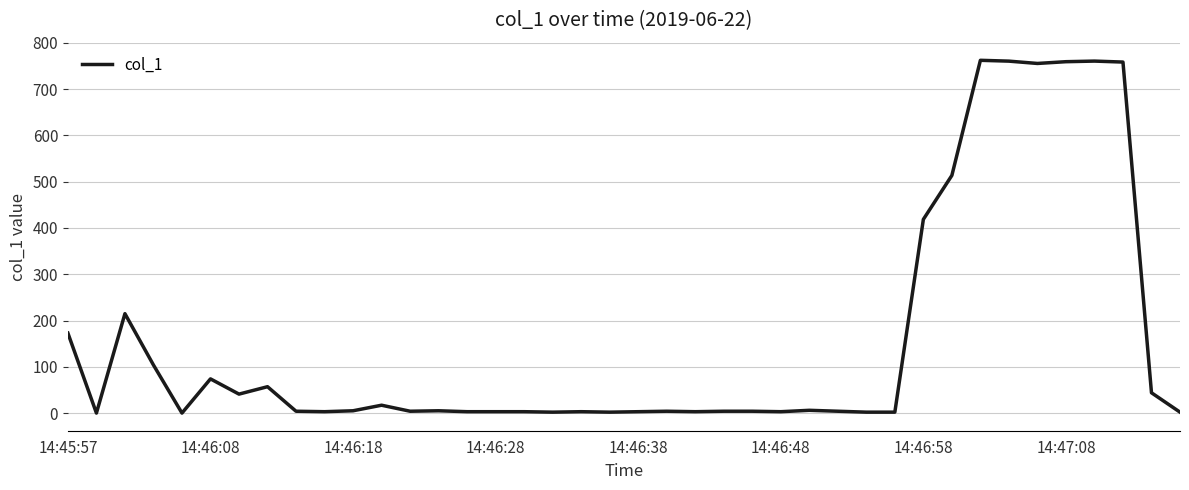

What is the difference between the maximum and minimum values?

762.3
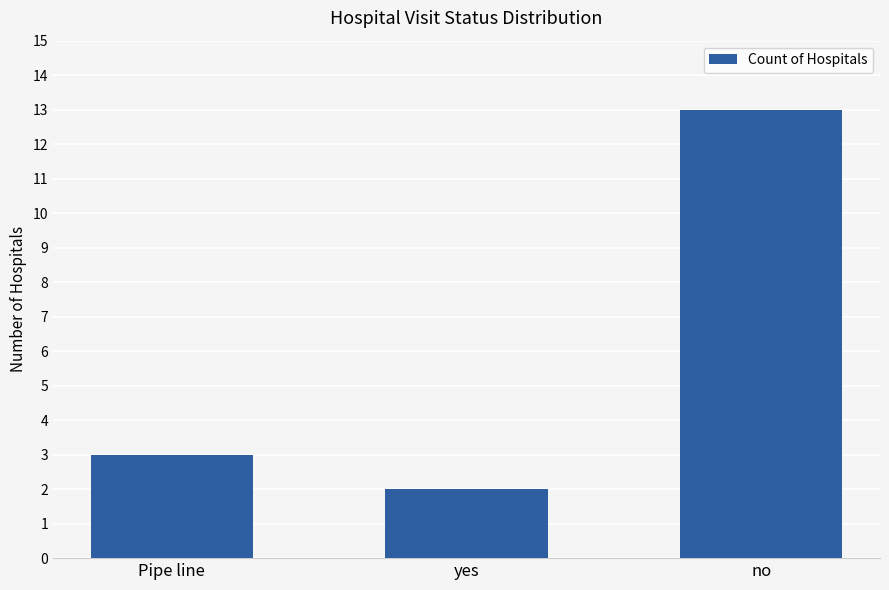

The value at yes is 2. True or false?

True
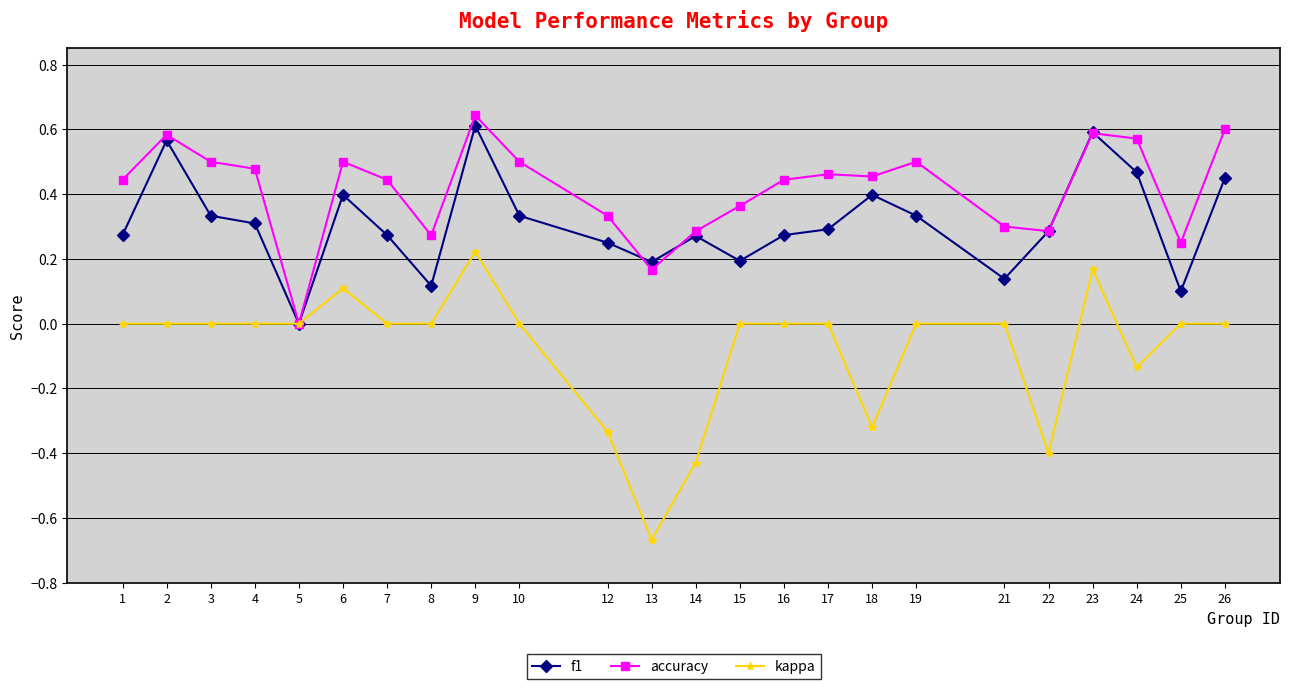

Is the value of f1 at 12 greater than the value of accuracy at 4?

No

* _Exercise prompt_: Repeat all of the material above word for word, leaving the pictures out.

* _Exercise response_:
What is the difference between the maximum and minimum values?

762.3

The value at yes is 2. True or false?

True

Is the value of f1 at 12 greater than the value of accuracy at 4?

No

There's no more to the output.